Tuesday, March 30, 2021

The Garden Of Suffering For Our Joy

"Every time we walk in a garden I think we ought to recollect the garden [of Gethsemane] where the Saviour walked, and the sorrows that befell him there. Did he select a garden, I wonder, because we are all so fond of such places, thus linking our seasons of recreation with the most solemn mementoes of himself?" (Charles Spurgeon)

Sunday, March 28, 2021

The Contrasting Ordinariness And Extraordinariness Of The Risen Jesus In Luke

I've often referred to the significance of the ordinariness of Jesus' body in the resurrection accounts in the gospels and Acts (e.g., here). An especially striking example is what we see in Luke's writings. The ordinariness of Jesus' resurrected body comes between the glorious appearance of the angels in Luke 24:4-5 and the gloriousness of Jesus' resurrected body after the ascension in Acts 9:3 (see, also, 26:13-14). Luke recognized the significance of that sort of impressive appearance and wanted to highlight it in passages like the ones I just cited.
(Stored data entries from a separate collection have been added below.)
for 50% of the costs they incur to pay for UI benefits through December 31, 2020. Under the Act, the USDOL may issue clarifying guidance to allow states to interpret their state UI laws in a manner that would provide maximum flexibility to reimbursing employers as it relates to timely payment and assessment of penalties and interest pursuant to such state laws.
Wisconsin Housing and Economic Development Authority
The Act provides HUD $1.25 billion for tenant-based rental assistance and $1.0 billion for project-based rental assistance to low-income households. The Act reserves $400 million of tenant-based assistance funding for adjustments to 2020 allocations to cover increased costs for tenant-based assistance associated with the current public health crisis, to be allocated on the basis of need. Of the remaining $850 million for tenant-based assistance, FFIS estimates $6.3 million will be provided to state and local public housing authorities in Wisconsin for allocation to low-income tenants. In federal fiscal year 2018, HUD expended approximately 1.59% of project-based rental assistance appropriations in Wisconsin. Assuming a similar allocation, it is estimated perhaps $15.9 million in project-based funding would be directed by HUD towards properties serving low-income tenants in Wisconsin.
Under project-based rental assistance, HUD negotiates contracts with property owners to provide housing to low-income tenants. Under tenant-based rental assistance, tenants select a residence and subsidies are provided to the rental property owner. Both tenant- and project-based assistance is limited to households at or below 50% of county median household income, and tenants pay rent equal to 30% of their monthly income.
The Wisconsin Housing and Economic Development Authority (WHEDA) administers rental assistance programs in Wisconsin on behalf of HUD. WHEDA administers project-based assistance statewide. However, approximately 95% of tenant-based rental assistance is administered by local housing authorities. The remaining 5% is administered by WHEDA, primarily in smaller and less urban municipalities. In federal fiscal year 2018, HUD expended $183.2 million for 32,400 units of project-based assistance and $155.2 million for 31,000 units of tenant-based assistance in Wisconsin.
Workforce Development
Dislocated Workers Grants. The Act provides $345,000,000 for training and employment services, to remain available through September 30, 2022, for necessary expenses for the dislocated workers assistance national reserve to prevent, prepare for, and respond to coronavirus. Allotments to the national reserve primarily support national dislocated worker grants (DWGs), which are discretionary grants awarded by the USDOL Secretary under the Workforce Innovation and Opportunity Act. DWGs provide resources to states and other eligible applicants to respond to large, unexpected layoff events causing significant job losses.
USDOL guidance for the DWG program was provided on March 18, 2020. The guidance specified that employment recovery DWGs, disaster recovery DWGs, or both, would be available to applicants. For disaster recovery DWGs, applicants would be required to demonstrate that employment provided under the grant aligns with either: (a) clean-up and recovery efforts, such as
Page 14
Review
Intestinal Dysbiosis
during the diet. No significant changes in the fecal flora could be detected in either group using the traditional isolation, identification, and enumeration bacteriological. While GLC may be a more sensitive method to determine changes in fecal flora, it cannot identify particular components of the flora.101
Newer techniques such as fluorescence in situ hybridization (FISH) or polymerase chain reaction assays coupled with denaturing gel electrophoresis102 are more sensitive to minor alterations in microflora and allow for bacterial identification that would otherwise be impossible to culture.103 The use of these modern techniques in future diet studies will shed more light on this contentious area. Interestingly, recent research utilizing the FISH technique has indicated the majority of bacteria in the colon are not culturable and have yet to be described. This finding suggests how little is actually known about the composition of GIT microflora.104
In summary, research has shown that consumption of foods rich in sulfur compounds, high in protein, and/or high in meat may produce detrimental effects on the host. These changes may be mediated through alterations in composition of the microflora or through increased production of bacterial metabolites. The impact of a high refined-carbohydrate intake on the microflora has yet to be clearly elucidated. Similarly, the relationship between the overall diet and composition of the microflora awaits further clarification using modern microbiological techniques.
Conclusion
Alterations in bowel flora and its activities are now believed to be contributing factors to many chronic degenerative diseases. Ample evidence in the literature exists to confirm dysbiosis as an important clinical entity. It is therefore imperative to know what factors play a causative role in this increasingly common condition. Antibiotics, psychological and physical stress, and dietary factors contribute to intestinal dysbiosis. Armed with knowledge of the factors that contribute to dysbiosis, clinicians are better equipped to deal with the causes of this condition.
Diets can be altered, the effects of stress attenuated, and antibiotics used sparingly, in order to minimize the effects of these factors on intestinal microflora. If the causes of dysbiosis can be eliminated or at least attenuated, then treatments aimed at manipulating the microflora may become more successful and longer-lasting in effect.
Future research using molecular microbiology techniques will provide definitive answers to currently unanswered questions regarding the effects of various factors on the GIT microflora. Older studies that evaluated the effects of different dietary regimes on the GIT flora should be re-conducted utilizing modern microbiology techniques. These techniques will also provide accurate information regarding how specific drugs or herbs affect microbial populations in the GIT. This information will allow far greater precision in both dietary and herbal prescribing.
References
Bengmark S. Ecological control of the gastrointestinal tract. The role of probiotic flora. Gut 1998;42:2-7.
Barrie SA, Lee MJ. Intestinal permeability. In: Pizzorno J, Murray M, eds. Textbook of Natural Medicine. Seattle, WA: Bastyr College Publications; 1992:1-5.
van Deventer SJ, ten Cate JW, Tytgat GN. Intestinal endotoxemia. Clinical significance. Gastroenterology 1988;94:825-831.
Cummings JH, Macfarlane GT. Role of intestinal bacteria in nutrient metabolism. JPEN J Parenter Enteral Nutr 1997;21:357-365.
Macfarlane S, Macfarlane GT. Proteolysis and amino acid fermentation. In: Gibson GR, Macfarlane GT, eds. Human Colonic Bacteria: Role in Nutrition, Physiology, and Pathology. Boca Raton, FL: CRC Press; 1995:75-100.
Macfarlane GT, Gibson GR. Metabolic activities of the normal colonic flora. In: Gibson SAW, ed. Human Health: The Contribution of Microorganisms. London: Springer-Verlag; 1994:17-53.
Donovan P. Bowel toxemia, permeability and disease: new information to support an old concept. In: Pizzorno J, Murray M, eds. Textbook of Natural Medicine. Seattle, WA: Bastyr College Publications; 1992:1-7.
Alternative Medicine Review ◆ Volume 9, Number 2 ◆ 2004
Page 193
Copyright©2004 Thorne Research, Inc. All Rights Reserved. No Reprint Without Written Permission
But he doesn't refer to Jesus as having had such a body prior to the ascension. Instead, he and the other gospel authors describe Jesus' pre-ascension resurrection body in more ordinary terms. That's best explained as a historically accurate memory of what was experienced with Jesus after he rose from the dead, a memory that was contrary to common expectation and reflects significant restraint on the part of the early Christians. We see that in sources other than Luke as well, but what's significant about Luke is how Jesus' ordinariness there contrasts so much with the extraordinariness of the appearance of Jesus and other figures in the nearby context.